I’ve been meaning to read the Discworld series for a long time.  With Pratchett’s passing last year, I decided that this year would be the year to begin it.  “The Color of Magic” is the first book in the series.  Some people had warned me that the first book wasn’t that good and to start with the second book.  Since “Color” is the only book in the series I have, I read it anyway.  It started a little rocky for me, but once I got through the first chapter, the rest of the book went pretty smoothly.  I enjoyed it.  It left me wanting more for the reason that the books get better as the series progress.

The book is basically 4 short stories or novellas rather than a fully linear plot.  The first story introduces Rincewind, a failed magician, and Twoflower, Discworld’s first tourist.  They meet in the capital city where Twoflower inadvertently causes an innkeeper to burn down his inn, and the fire spreads throughout the city.  Now on the run, they go on a journey which is actually controlled by the gods.  The journey takes them first to a town with a Lovecraftian secret, then to an upside-down mountain of dragons and their riders, a clear parody of “The Dragonriders of Pern” series.  Lastly, they go to a land of hydraphobes who want to send a rocket to the underside of Discworld to find the gender of the giant Turtle that supports the elephants that hold up the Disc.  The whole way, Rincewind is pursued by Death, who of course is a hooded skeleton carrying a scythe.

Perhaps the most fun part of the book is looking for the jokes.  They are most obvious with some of the names, like the capital city of Ankh-Morpork.  Some are more subtle, like the dragon rider names with punctuation in the middle of them, parodying the Pern names like F’lar and J’xom.  I’m sure there are many jokes I missed, but what I found was often laugh out loud funny.
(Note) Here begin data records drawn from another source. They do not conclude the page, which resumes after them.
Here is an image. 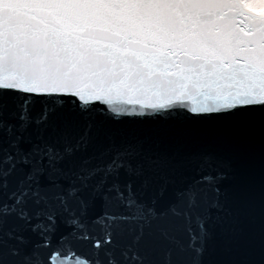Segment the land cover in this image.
<instances>
[{
	"label": "snow or ice",
	"instance_id": "snow-or-ice-1",
	"mask_svg": "<svg viewBox=\"0 0 264 264\" xmlns=\"http://www.w3.org/2000/svg\"><path fill=\"white\" fill-rule=\"evenodd\" d=\"M0 264H264V0H0Z\"/></svg>",
	"mask_w": 264,
	"mask_h": 264
}]
</instances>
However, I’m giving this book only three stars out of five, which still means I think it’s good.  It just wasn’t that remarkable for me.  Maybe I’m getting more cynical in my old age, or perhaps I’m just reading too much and it takes more to actually draw me in.  I’m hoping that subsequent books are better, mostly because I know that this is a beloved series, and I want to be on the Discworld bandwagon.  I look forward to the next books, knowing I need to read at least a bunch more before I decide on the whole series.  

1 comment:

  1. I had been warned off starting with this one when I decided to jump into Disc World. I actually started with one of the City Watch books, Thud!, and really enjoyed it. I felt like Pratchett did a great job of introducing the world and the characters even though the book is one of the more recent ones.

    That is the hard thing with prolific authors is that you want to go back to the beginning, but you assume that most authors got better as they went along. I didn't want my solo experience with his work (I had previously read his collaboration with Gaiman, Good Omens) to be colored by reading something "lesser", if that makes sense.

    If you have not seen the BBC tv/film version of Going Postal, I highly recommend it. It is really fun.